Document passage:
Bishesh Huirem is an Indian actress and model from the Meitei ethnicity of Manipur. She is best known for representing India at the Miss International Queen for Transgender 2016 organised in Pattaya, Thailand. She is the first Indian transgender who represents her country in the Miss International Beauty Queen Contest. She is the first Indian transgender to be appointed as a state icon for the parliamentary polls in the Lok Sabha elections. She is the first transgender to win the "Best Actor Award" in the 14th Manipur State Film Awards, 2022. Ang Tamo, It's Not My Choice  and Apaiba Leichil are some of her notable films.

Supplied entries:
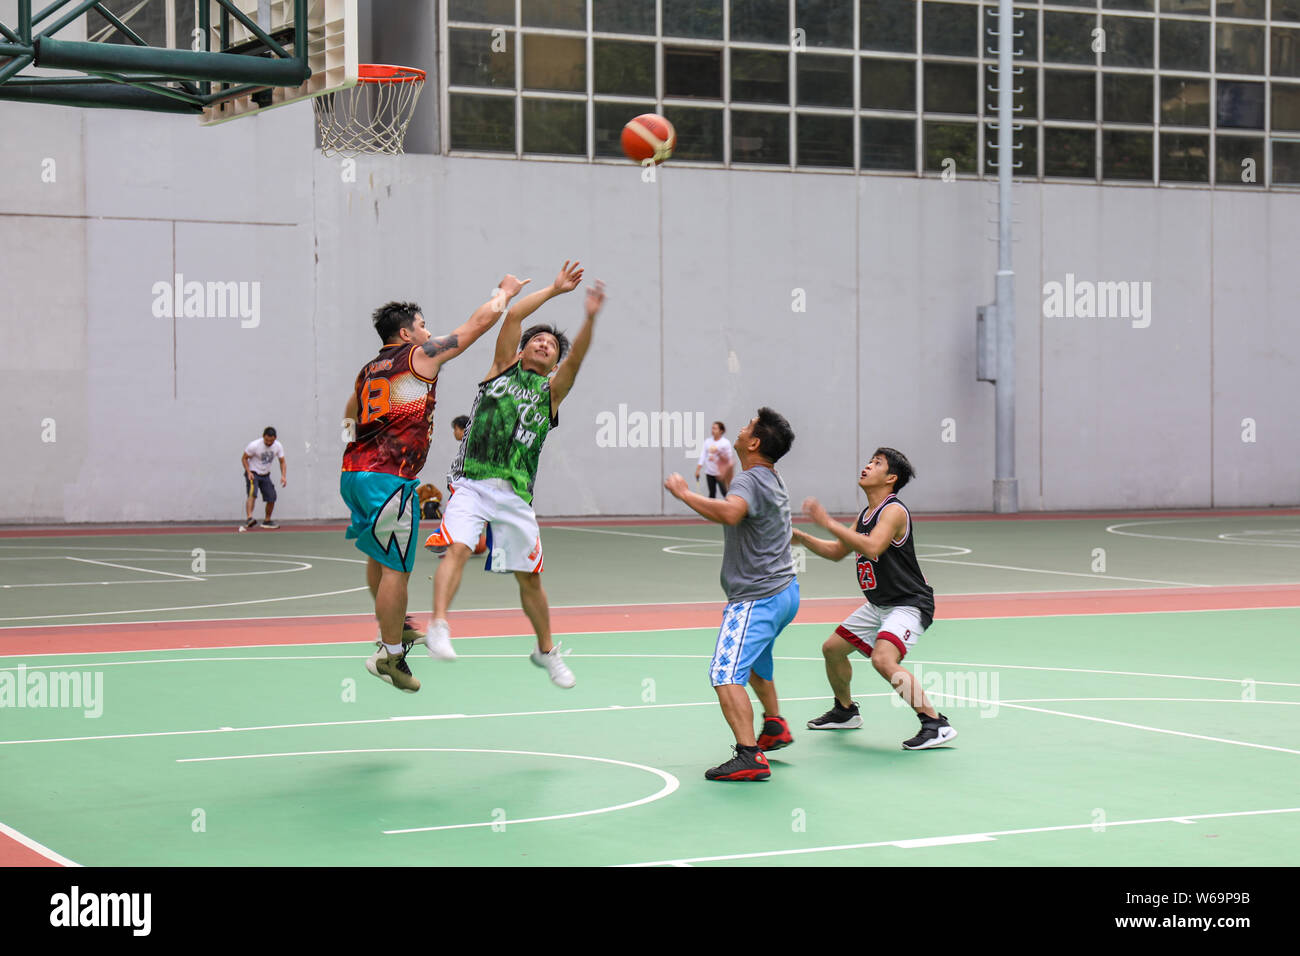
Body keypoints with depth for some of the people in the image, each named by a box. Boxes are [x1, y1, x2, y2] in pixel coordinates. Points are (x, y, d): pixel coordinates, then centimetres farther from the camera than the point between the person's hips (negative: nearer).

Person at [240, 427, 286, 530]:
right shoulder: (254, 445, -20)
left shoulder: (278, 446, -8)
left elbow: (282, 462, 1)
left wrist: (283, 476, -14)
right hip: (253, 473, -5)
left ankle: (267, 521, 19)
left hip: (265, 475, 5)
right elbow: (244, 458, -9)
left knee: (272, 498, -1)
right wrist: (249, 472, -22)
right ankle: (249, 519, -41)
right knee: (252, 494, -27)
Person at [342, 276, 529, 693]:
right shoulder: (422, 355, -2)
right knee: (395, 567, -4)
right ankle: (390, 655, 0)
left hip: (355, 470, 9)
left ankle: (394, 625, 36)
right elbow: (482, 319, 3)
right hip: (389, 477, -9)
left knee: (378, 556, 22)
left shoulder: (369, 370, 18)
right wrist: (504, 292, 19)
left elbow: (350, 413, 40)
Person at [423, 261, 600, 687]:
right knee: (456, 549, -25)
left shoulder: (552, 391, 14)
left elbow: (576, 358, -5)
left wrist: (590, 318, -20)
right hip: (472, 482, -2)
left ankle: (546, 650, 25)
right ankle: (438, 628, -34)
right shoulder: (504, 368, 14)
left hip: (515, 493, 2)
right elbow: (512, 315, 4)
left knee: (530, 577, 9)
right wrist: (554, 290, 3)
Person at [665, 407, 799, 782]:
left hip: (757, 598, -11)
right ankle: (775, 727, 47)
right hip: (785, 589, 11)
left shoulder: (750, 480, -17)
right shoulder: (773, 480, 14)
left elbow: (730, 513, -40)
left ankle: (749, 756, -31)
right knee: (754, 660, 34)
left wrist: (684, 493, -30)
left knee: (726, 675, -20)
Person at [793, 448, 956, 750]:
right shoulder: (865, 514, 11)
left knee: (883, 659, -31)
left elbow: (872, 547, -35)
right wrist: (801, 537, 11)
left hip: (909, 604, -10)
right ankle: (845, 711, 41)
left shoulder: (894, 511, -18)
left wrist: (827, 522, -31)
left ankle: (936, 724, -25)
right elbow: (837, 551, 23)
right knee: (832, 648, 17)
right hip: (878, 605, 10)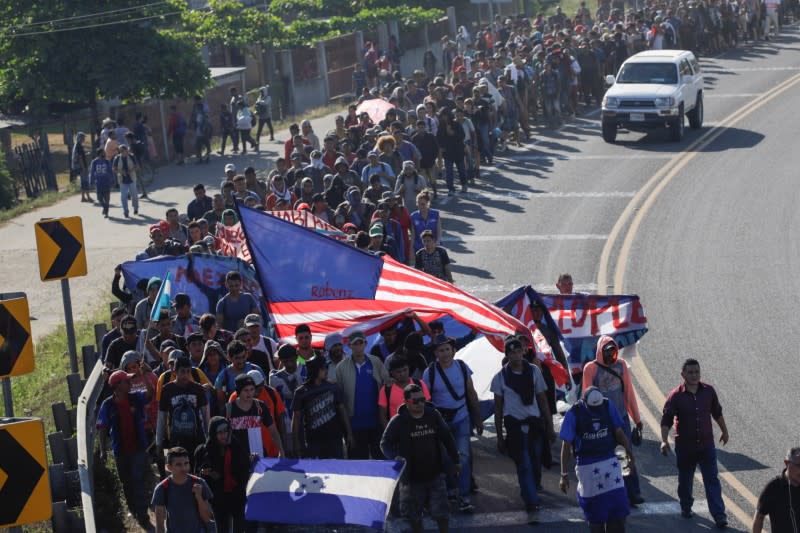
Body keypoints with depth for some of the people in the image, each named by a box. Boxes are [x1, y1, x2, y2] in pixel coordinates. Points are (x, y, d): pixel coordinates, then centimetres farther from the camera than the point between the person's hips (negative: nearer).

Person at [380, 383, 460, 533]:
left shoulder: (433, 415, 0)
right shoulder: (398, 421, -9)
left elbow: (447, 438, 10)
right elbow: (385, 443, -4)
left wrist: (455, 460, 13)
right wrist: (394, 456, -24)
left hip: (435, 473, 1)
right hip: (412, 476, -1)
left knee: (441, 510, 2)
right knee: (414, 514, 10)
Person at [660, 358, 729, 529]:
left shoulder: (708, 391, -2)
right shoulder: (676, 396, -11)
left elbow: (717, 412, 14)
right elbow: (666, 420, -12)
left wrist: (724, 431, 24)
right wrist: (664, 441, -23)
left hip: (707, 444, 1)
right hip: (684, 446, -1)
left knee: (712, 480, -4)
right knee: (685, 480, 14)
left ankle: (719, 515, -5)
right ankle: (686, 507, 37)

Exercise goal: Reproduce the passage about Bishesh Huirem above in full, word for word and without any change.

Output of the task:
Bishesh Huirem is an Indian actress and model from the Meitei ethnicity of Manipur. She is best known for representing India at the Miss International Queen for Transgender 2016 organised in Pattaya, Thailand. She is the first Indian transgender who represents her country in the Miss International Beauty Queen Contest. She is the first Indian transgender to be appointed as a state icon for the parliamentary polls in the Lok Sabha elections. She is the first transgender to win the "Best Actor Award" in the 14th Manipur State Film Awards, 2022. Ang Tamo, It's Not My Choice  and Apaiba Leichil are some of her notable films.